Pragmatic clinical trials: Ideal in theory, difficult in reality
Sponsors are keenly aware of the challenges of standing up pragmatic clinical trials. From defining the right cohort of patients to efficiently collecting and analyzing real-time data from various sites of care, there are a lot of moving pieces to juggle.
Still, sponsors are aware of the growing value these types of clinical trials promise. Prospective collection of real-world data (RWD) for both control and intervention arms is an innovative way to generate evidence in support of your product. And the need for real-world evidence (RWE) generated from these data is only growing. Payers, healthcare providers and regulators continue to raise their expectations for quality data to support their decision-making.
But you may encounter common roadblocks when trying to execute a successful pragmatic trial. For instance, patient recruitment is a challenge for any type of research study. About one-third of trial sites fail to meet their patient recruitment goals. Finding patients eligible for your clinical study is one feat, not to mention keeping them enrolled and engaged for the duration of the trial.
Plus, pragmatic trials reflect real-world settings, and real-world clinical practice is often messy. And obtaining regulatory-grade RWD from these settings in real time is a tough task. Healthcare providers collect patient data in several ways across many sites of care. And as patients switch jobs, travel, and move, their health changes over time — meaning their personal health data are stored in potentially dozens of different places. Tracking this information throughout the duration of the study is not an easy thing to do.
Once you’ve identified your data sources, you’ve got to sort out data collection to ensure you have the information needed for reporting and analyses. But all those different data systems we just talked about? They all store patient data differently, from the way dates are recorded to how structured fields are reported.
Even after your research team tracks down all these data from all these places, they must evaluate each field and translate the information into the study’s electronic data capture (EDC) system. But when you introduce a human into that data capture and manual transfer process, you also introduce the risk of human error. Mistakes can mean the difference between hitting or missing your study’s completion date and can undermine the confidence in the evidence you spent so much time, money and energy on.

Saved entries
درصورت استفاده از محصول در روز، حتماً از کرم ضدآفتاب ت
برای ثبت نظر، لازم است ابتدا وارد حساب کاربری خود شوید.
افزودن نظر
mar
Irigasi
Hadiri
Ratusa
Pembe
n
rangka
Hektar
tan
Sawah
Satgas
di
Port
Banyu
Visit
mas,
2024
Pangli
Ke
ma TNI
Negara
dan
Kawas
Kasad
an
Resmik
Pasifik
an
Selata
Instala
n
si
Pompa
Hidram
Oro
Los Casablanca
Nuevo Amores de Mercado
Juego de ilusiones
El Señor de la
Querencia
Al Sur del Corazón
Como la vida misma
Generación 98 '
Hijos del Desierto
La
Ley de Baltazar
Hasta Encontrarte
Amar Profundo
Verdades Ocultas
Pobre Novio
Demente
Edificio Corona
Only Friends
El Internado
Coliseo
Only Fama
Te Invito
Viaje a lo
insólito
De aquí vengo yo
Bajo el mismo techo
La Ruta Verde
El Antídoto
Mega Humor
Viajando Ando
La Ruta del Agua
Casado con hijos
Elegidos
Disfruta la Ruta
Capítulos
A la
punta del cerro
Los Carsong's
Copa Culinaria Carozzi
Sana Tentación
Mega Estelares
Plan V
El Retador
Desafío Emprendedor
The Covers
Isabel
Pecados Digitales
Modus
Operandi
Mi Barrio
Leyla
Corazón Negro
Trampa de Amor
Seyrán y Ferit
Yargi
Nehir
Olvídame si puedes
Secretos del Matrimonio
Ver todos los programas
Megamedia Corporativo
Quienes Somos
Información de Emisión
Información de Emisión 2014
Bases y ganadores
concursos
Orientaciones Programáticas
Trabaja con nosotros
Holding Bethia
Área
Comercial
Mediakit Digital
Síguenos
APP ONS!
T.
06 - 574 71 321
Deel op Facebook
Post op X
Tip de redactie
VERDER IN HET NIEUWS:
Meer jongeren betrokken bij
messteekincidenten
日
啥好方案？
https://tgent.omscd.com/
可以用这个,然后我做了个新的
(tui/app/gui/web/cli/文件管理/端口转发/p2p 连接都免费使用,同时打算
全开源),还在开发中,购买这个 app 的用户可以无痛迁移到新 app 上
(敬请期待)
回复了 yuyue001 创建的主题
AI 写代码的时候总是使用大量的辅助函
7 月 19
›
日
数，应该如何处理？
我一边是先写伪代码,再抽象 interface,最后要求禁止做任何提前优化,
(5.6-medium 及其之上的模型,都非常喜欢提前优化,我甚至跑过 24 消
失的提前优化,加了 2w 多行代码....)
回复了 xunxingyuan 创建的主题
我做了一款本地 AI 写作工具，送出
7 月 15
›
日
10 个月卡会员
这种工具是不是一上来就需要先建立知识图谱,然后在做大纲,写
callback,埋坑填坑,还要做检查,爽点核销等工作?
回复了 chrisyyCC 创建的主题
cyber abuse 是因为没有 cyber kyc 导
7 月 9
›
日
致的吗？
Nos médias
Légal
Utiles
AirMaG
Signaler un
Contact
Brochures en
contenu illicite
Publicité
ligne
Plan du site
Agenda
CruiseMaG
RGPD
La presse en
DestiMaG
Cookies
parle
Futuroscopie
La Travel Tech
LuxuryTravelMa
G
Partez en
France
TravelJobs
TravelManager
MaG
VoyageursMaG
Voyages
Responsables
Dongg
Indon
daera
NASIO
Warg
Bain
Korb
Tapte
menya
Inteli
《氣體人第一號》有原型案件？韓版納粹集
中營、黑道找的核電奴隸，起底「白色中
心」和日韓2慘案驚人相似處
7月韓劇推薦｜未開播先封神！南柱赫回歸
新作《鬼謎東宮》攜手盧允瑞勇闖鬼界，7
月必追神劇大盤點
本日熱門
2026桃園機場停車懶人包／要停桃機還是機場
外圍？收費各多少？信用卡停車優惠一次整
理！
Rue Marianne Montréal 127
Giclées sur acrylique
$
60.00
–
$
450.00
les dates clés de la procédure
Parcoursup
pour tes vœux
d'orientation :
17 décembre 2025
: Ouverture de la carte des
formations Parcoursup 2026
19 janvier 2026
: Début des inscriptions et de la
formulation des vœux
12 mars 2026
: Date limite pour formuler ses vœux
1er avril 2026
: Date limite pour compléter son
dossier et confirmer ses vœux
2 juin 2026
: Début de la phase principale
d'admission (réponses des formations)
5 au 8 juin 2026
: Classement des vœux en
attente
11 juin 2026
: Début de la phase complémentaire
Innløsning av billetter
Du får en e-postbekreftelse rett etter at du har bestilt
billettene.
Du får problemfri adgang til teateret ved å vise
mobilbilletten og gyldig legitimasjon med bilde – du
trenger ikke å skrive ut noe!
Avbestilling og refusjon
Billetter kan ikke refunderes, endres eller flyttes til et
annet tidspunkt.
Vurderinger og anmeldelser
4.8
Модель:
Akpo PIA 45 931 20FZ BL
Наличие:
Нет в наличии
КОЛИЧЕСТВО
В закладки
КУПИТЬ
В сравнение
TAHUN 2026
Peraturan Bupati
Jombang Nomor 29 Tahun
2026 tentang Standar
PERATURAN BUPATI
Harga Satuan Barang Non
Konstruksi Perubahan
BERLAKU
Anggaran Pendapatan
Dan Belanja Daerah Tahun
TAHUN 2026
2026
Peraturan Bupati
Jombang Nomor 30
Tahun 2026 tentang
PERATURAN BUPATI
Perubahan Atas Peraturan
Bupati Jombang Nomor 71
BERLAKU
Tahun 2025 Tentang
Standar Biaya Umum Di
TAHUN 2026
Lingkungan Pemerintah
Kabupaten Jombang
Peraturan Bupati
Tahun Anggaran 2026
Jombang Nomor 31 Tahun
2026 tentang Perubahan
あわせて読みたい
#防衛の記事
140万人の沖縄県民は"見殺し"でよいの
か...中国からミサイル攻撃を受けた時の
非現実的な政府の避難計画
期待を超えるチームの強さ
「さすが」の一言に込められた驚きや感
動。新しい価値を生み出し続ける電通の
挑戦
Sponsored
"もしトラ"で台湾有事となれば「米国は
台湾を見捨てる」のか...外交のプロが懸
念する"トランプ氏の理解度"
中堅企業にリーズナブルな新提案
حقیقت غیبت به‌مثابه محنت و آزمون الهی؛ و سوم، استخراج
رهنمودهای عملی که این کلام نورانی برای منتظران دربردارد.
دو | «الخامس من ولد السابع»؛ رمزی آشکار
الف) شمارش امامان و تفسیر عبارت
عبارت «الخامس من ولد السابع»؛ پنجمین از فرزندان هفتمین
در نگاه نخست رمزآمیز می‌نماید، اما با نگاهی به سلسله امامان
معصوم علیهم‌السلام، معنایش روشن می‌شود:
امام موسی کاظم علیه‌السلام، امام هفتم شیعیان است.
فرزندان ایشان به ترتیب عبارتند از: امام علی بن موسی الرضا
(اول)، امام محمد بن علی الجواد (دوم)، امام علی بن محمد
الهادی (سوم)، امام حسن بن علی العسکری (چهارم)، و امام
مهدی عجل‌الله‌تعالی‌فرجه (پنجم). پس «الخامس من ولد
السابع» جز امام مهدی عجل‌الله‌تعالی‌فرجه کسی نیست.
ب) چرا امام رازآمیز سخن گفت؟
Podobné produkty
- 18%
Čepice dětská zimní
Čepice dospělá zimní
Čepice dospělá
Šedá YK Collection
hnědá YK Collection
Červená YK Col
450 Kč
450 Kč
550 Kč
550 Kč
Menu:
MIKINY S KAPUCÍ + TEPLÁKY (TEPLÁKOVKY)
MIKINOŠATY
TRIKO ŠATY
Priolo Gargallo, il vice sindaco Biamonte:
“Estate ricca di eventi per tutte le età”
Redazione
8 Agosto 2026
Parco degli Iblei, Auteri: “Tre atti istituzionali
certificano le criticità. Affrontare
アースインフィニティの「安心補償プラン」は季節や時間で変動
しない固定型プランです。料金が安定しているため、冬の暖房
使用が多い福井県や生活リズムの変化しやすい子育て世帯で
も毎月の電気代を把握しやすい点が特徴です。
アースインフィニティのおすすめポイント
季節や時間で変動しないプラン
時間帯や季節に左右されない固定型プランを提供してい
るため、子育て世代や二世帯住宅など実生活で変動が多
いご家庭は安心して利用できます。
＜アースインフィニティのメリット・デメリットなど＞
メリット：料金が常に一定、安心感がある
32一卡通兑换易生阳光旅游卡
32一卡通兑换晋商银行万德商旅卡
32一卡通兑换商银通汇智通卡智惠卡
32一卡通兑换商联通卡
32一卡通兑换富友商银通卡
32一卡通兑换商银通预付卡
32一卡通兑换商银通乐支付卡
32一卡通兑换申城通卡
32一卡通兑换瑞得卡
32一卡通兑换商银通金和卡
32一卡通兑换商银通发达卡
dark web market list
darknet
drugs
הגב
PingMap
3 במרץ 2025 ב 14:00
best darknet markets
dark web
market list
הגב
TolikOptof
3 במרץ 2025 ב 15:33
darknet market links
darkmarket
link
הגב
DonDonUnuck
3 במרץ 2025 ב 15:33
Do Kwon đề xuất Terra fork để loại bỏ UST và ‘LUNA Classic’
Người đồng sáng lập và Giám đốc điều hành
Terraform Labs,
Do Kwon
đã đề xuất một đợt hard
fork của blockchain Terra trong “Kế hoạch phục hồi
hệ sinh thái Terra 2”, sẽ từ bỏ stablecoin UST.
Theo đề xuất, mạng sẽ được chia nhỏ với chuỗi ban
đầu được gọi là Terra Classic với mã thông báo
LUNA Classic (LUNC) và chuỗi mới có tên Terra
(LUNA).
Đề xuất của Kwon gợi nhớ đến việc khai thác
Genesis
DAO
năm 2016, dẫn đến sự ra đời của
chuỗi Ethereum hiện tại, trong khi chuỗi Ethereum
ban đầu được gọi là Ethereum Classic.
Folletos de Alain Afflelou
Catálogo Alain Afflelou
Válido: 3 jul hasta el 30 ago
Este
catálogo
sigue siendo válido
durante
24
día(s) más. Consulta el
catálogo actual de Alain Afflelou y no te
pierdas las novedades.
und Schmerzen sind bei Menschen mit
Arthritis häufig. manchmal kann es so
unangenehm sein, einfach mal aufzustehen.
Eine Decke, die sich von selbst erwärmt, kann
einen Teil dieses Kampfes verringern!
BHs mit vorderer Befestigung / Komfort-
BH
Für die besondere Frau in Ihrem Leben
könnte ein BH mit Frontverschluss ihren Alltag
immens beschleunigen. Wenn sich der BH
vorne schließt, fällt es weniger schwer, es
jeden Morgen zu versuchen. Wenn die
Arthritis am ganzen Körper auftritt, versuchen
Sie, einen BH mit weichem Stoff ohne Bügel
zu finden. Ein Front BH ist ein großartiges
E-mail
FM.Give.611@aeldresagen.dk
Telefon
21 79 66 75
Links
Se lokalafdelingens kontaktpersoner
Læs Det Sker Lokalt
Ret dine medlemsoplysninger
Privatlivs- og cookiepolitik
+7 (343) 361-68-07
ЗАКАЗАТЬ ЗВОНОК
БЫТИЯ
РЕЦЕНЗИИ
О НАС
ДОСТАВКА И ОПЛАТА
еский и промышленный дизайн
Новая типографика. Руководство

Apply what you read:
1. From the text on pragmatic clinical trials, copy out everything from "Pragmatic clinical trials: Ideal" down to "pieces to juggle." word for word.
2. According to the text on pragmatic clinical trials, what share of trial sites fail to meet their patient recruitment goals?

Response list:
1.
Pragmatic clinical trials: Ideal in theory, difficult in reality
Sponsors are keenly aware of the challenges of standing up pragmatic clinical trials. From defining the right cohort of patients to efficiently collecting and analyzing real-time data from various sites of care, there are a lot of moving pieces to juggle.

2. About one-third.